→ COMPITI DA SVOLGERE
- A) Riassumi in due frasi il brano sulla vigilanza nei territori indigeni.
- B) Scrivi il seguito del brano sulla vigilanza nei territori indigeni, partendo da dove si ferma.

→ BRANO FORNITO
==================================================

Se la Terra Indigena do Javari, a differenza della Terra Indigena Yanomami, non è terra di esplorazione mineraria illegale, alcune aree lo stanno diventando, ad esempio São Paulo de Olivença e Jutaí, dove a novembre dello scorso anno un’operazione congiunta della Polizia Federale e Ibama ha smantellato 26 draghe e balsas [zattere usate per il trasporto dei macchinari]. Tra i finanziatori la Ong internazionale Nia Tero che ha donato lance rapide (e care) e l’infrastruttura necessaria alla messa in moto del sistema di vigilanza (tra cui le antenne Starlink). Denilson coordina le operazioni tecniche necessarie della logistica. Installa antenne internet e controlla che tutto funzioni affinché le segnalazioni di allarme funzionino, altri membri dell’équipe si occupano del vero e proprio monitoraggio del territorio. Gruppi di circa 17 uomini prestano vigilanza sulle barche e monitorano le sponde del fiume, in turni di lavoro anche di 30 giorni. Quando a gennaio del 2023 Lula emanò un decreto di emergenza che dava potere alle Forze Armate e ai ministeri governativi per impedire ai cercatori d’oro di operare nel territorio Yanomami, un grande contingente della Força Nacional fu trasferito al nord del Paese.
Dopo sei mesi le forze nazionali hanno lasciato i territori, dopo un anno i principali minatori sono tornati al lavoro indisturbati, protetti dall’impunità dei governi locali. In questo movimento, gli indigeni hanno organizzato l’auto-difesa dei propri territori – un po’ come hanno sempre fatto – ma secondo Jefferson Amaro, coordinatore del Nucleo di Protezione Territoriale delle Popolazioni Indigene Isolate presso il Ministero dei Popoli Indigeni – MPI, «questa difesa deve essere fatta in modo organizzato con un protocollo che tuteli la loro sicurezza». Spesso si tratta di uomini che avevano già collaborato – o tuttora collaborano con le forze nazionali – dirigendo le imbarcazioni, guidandole nella foresta, monitorando, ma «tutto questo deve essere fatto in modo che anche le forze militari nazionali – quando operanti in congiunto – entrino con una certa cautela, ricordando che stanno collaborando con civili e non con militari». Per questo vengono organizzate attività di formazione per garantire che la difesa dei territori sia organizzata in modo più strutturale, non solo attraverso il movimento autonomo indigena.

==================================================

→ DATI ESTRATTI
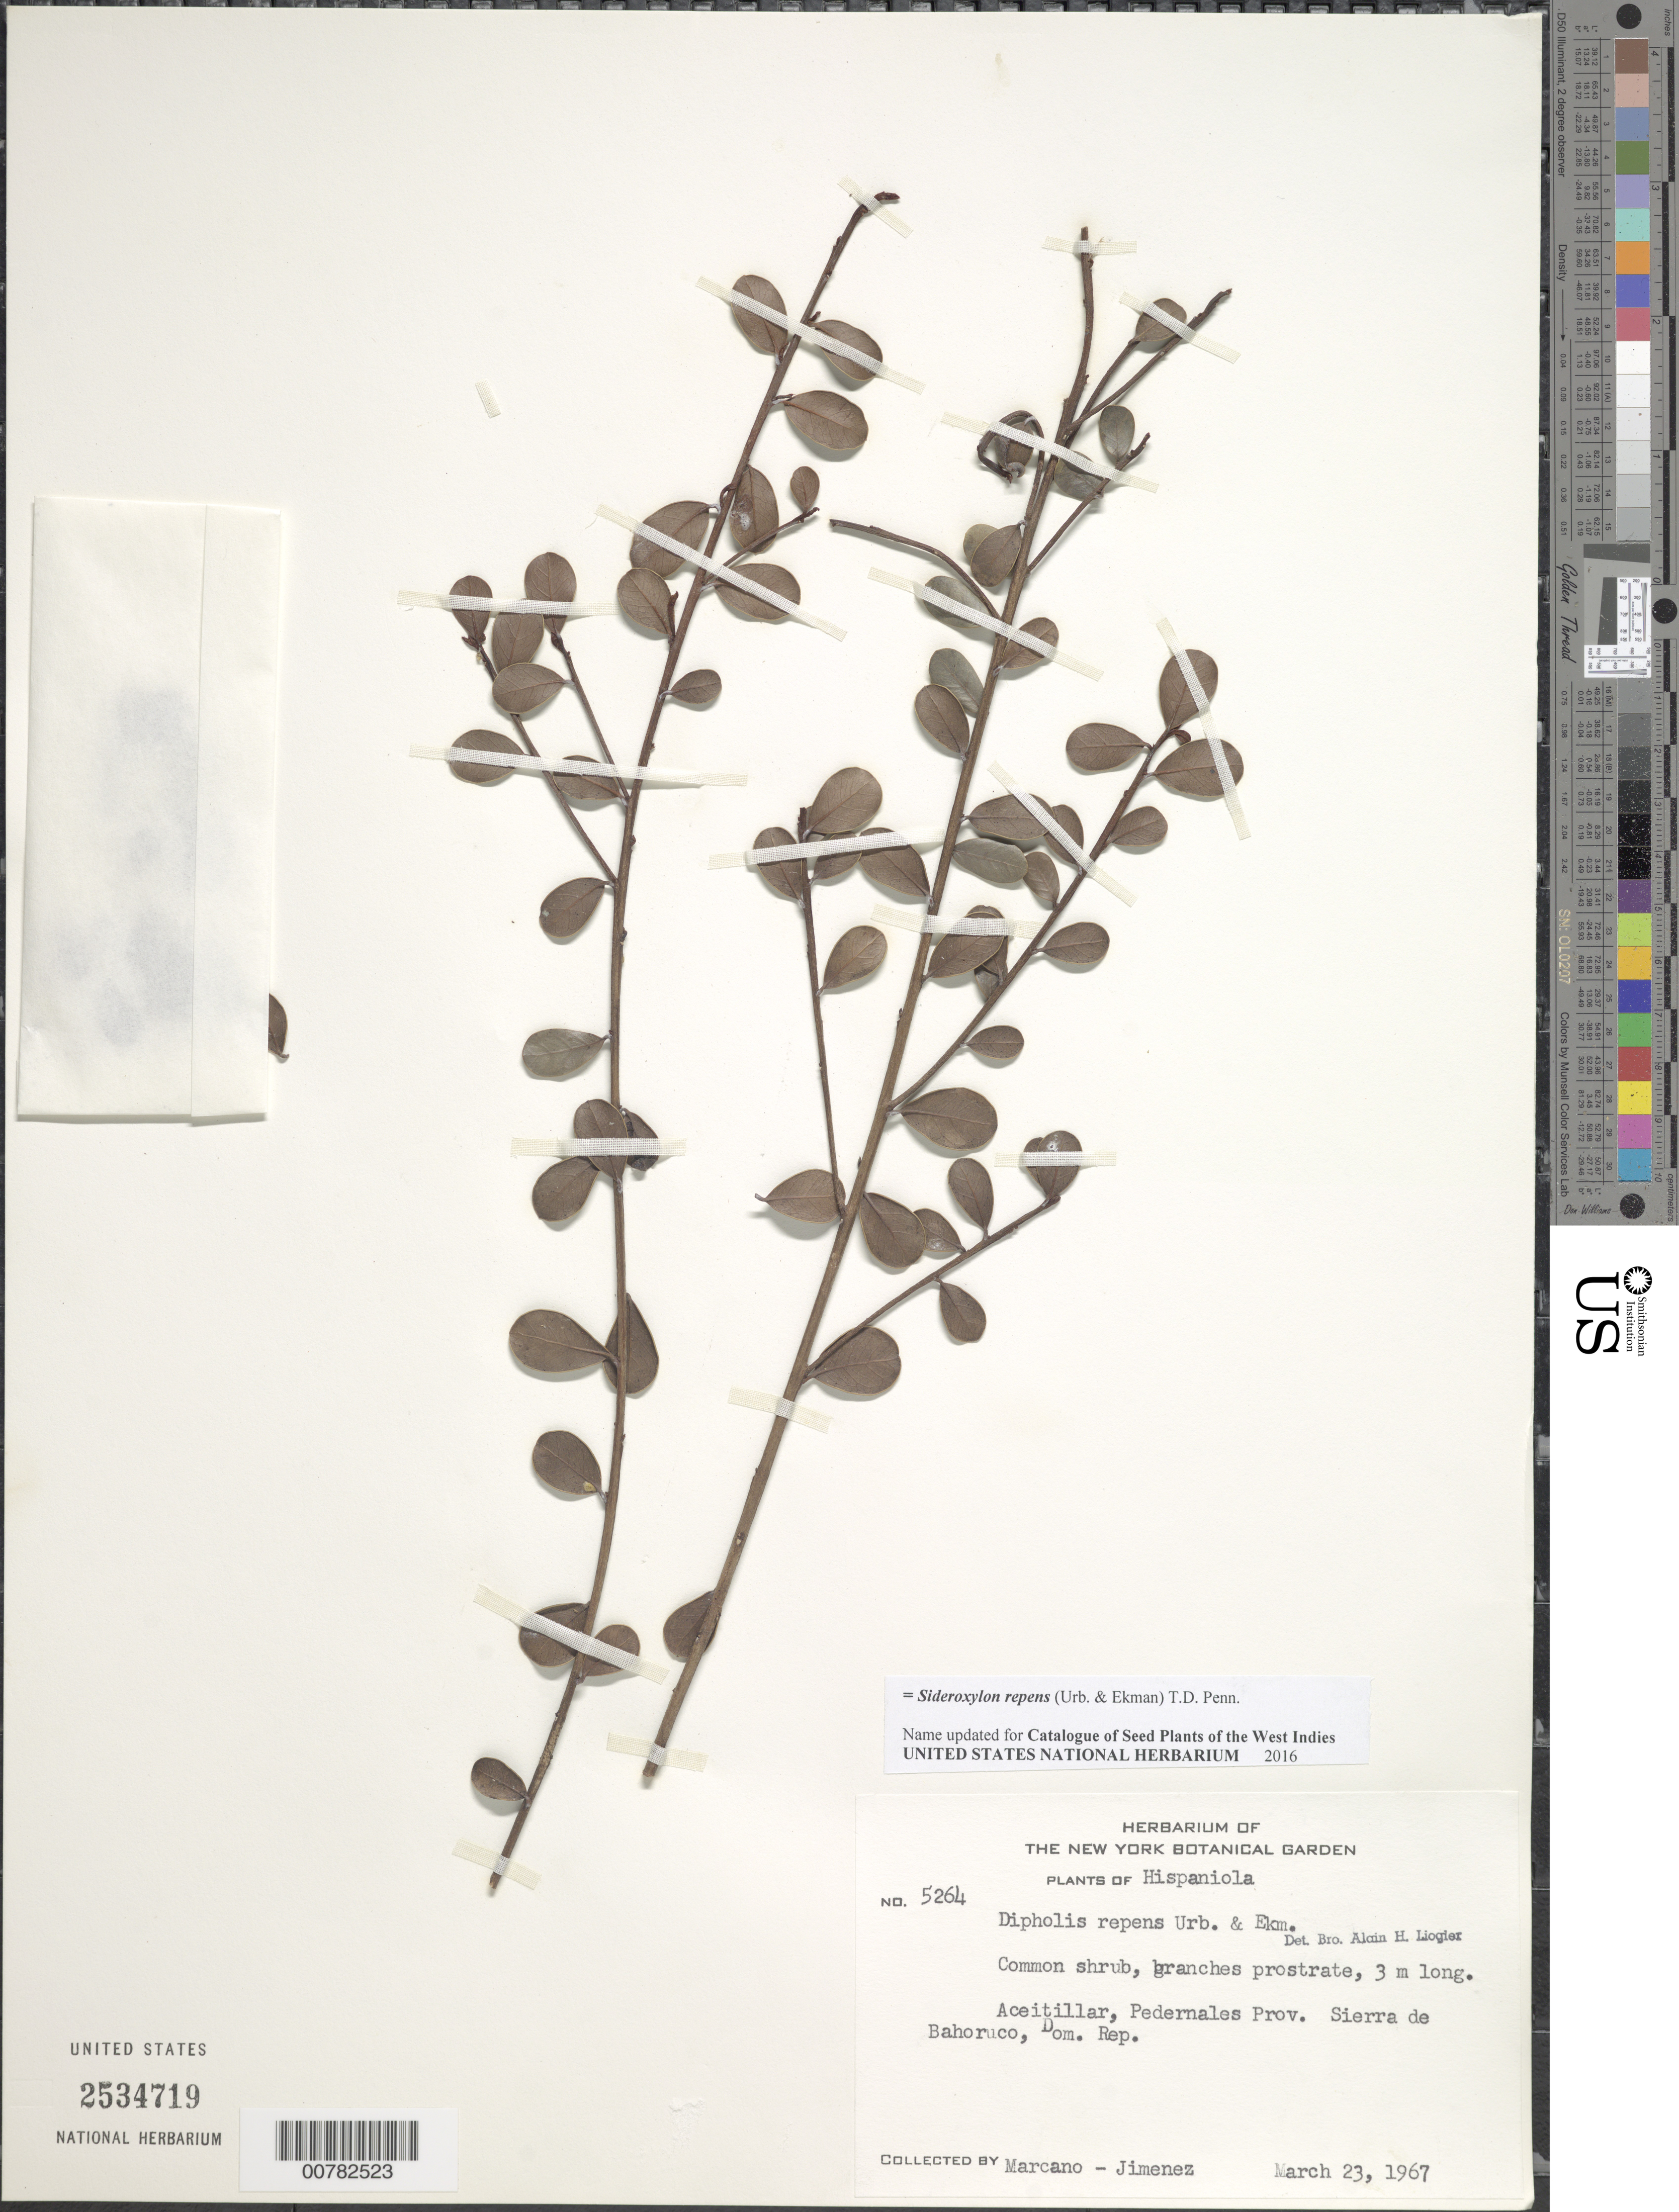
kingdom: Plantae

==================================================

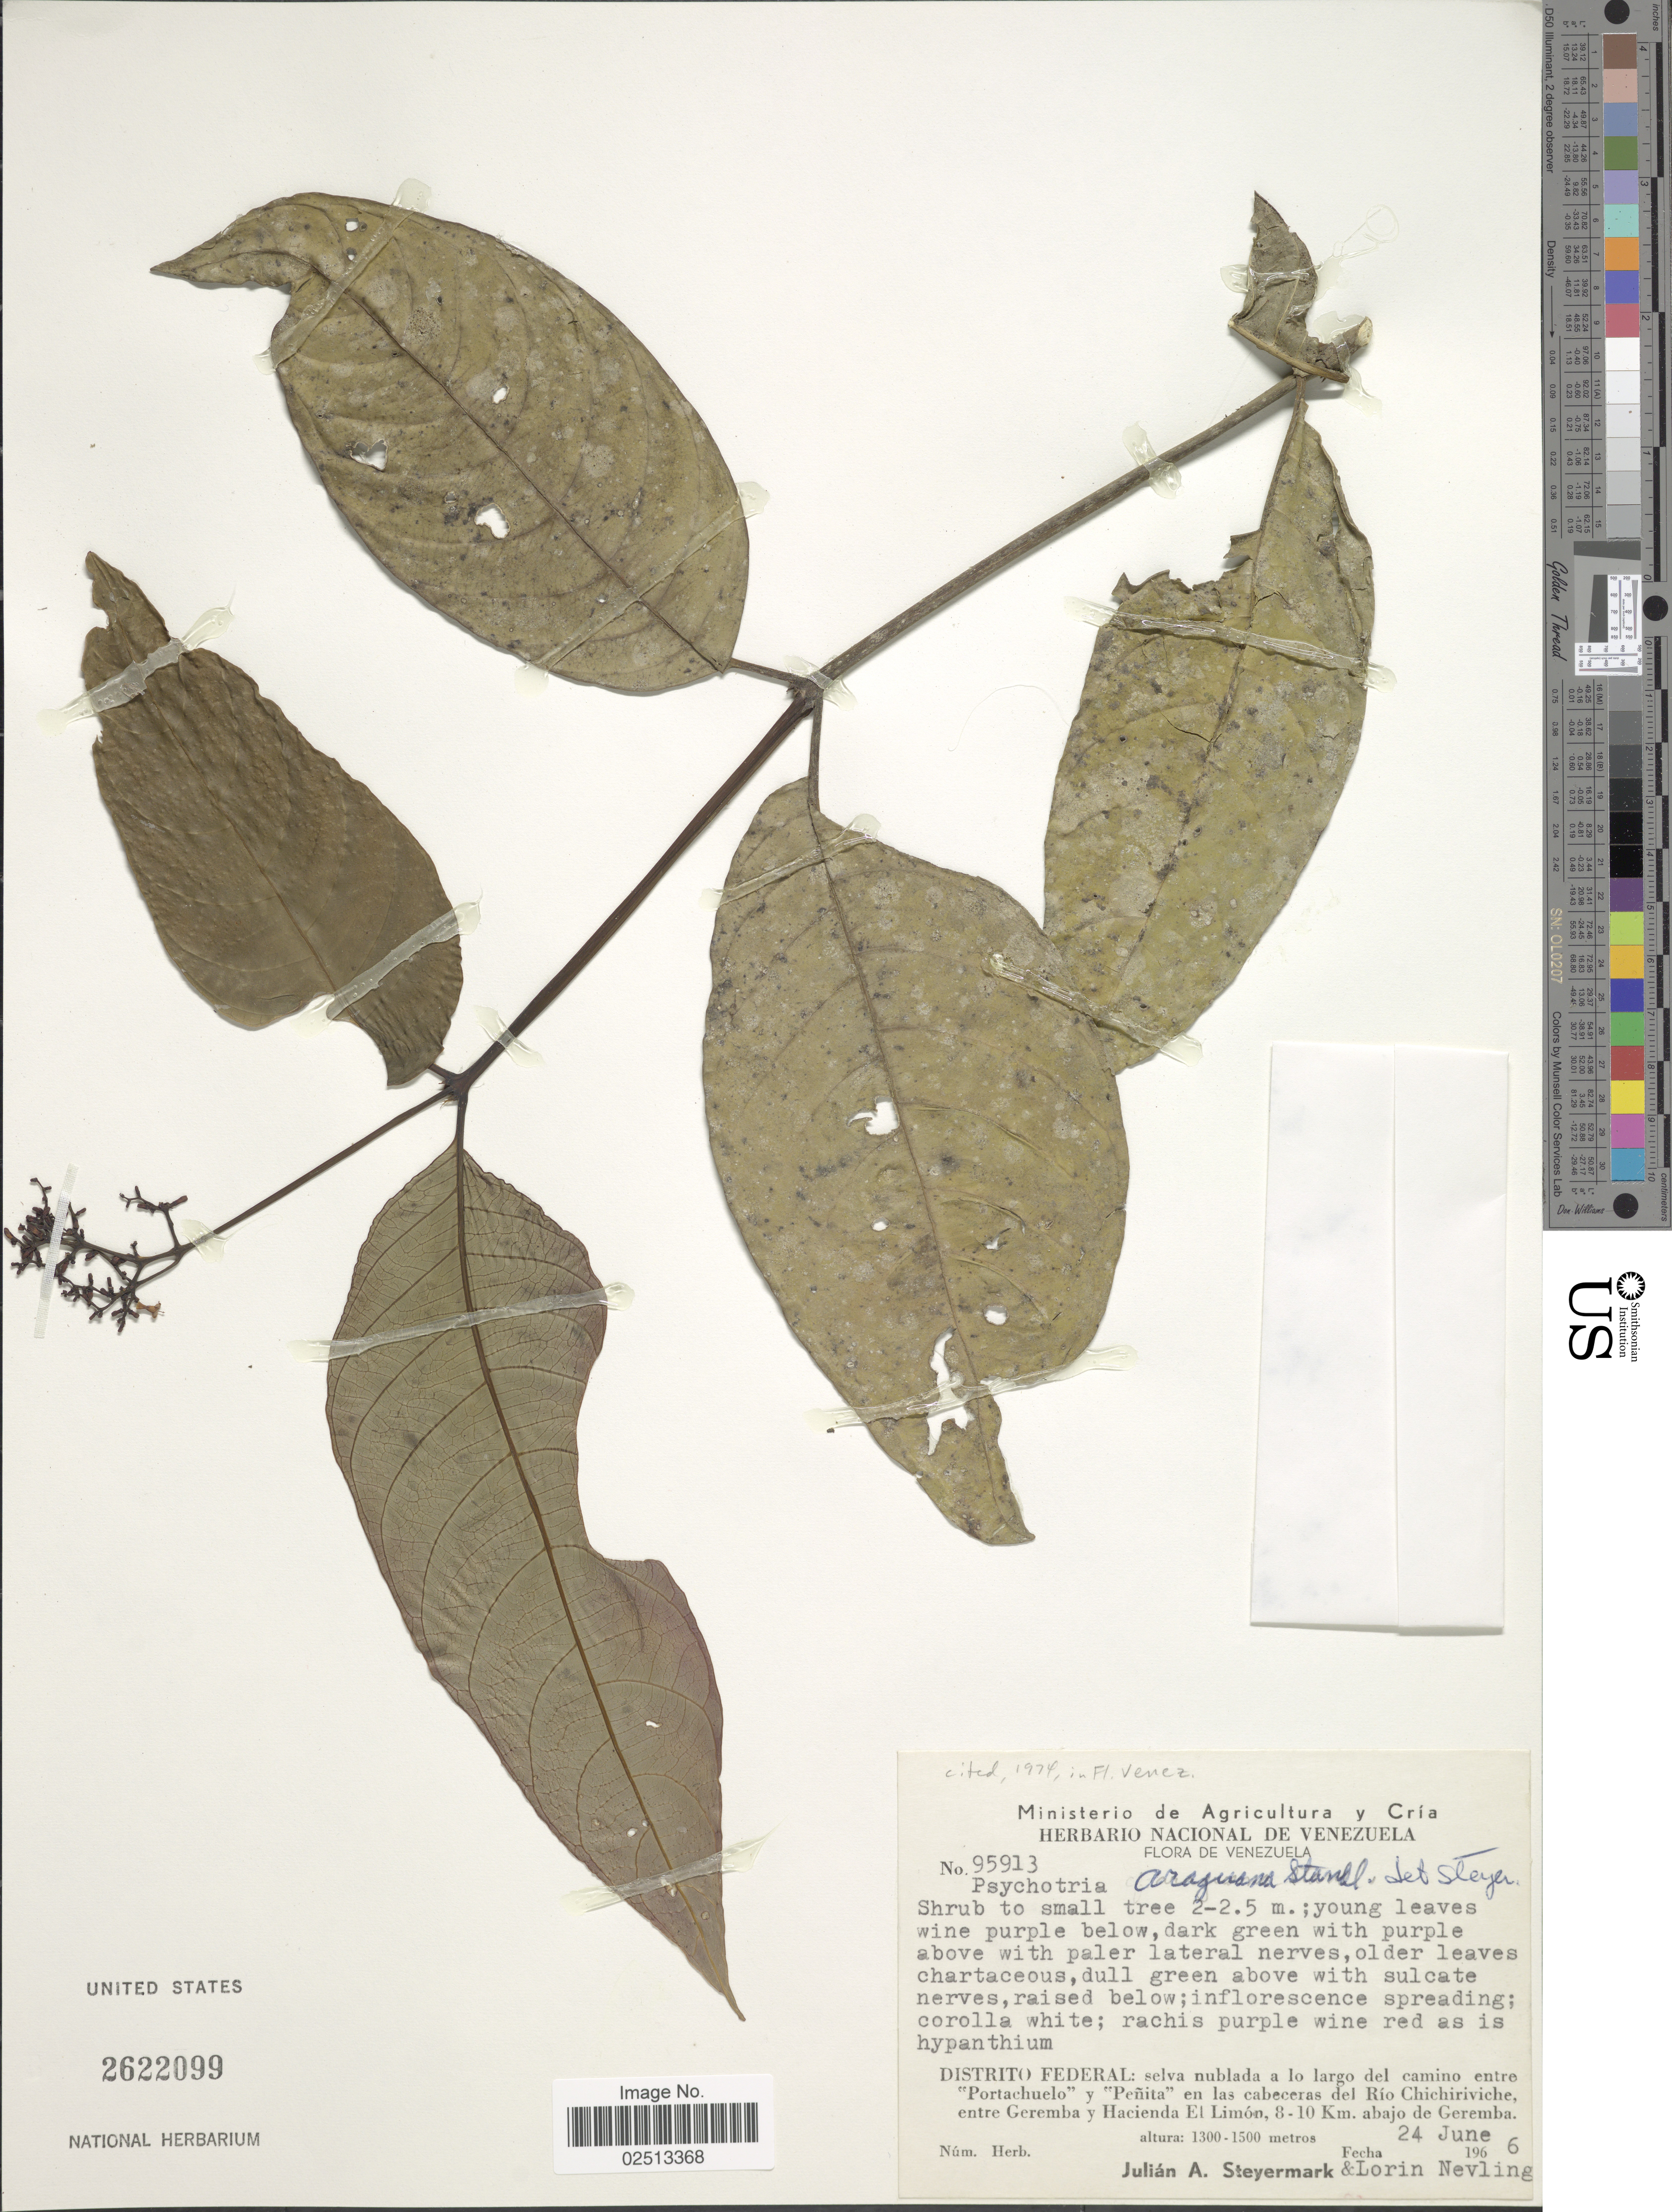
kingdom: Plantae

==================================================

→ RISPOSTE PER COMPITO
- A) Nella Terra Indigena do Javari alcune aree stanno diventando zone di estrazione mineraria illegale, e un sistema di vigilanza finanziato anche dalla Ong Nia Tero permette a gruppi di circa 17 uomini di sorvegliare il fiume con turni che arrivano a 30 giorni. Dopo che le forze nazionali inviate al nord nel 2023 hanno lasciato i territori e i minatori sono tornati al lavoro, gli indigeni hanno organizzato la propria difesa, e per renderla più sicura e strutturata vengono svolte attività di formazione.

- B)
L’idea è quella di dotare le popolazioni indigene di una preparazione tecnica che ne migliori la capacità di difesa, ma anche mantenga il controllo della situazione senza rischiare di innescare una battaglia mortale tra indigeni e minatori pesantemente armati all’interno della foresta. A fine giugno un gruppo di indigeni ha ucciso un cercatore d’oro ed eventi come questi sono rischiosi, potendo portare a pericolose ritorsioni. Per questo è importante che tale lavoro di monitoraggio e vigilanza sia fatto in collaborazione con gli organi di sicurezza del governo federale. Queste formazioni sono organizzate da associazioni ambientaliste, religiose e in collaborazione con il MPI e la Casa del Governo di Roraima, inaugurata a febbraio del 2024, di competenza diretta della Casa Civil (la Presidenza), il cui compito è quello di espandere le azioni di protezione delle popolazioni indigene nello stato di Roraima e regione Norte, ricordando che, se nel 1975 appena 1% della foresta era stata deforestata e nel 1990 il 6%, nel 2022 la distruzione ha raggiunto il 20%. In 50 anni l’Amazzonia ha perso un territorio pari alla somma della Francia e Germania. A questa distruzione ambientale si aggiungono progetti politici di “integrazione civilizzatrice” che altro non fanno se non decimare persone, popoli e culture.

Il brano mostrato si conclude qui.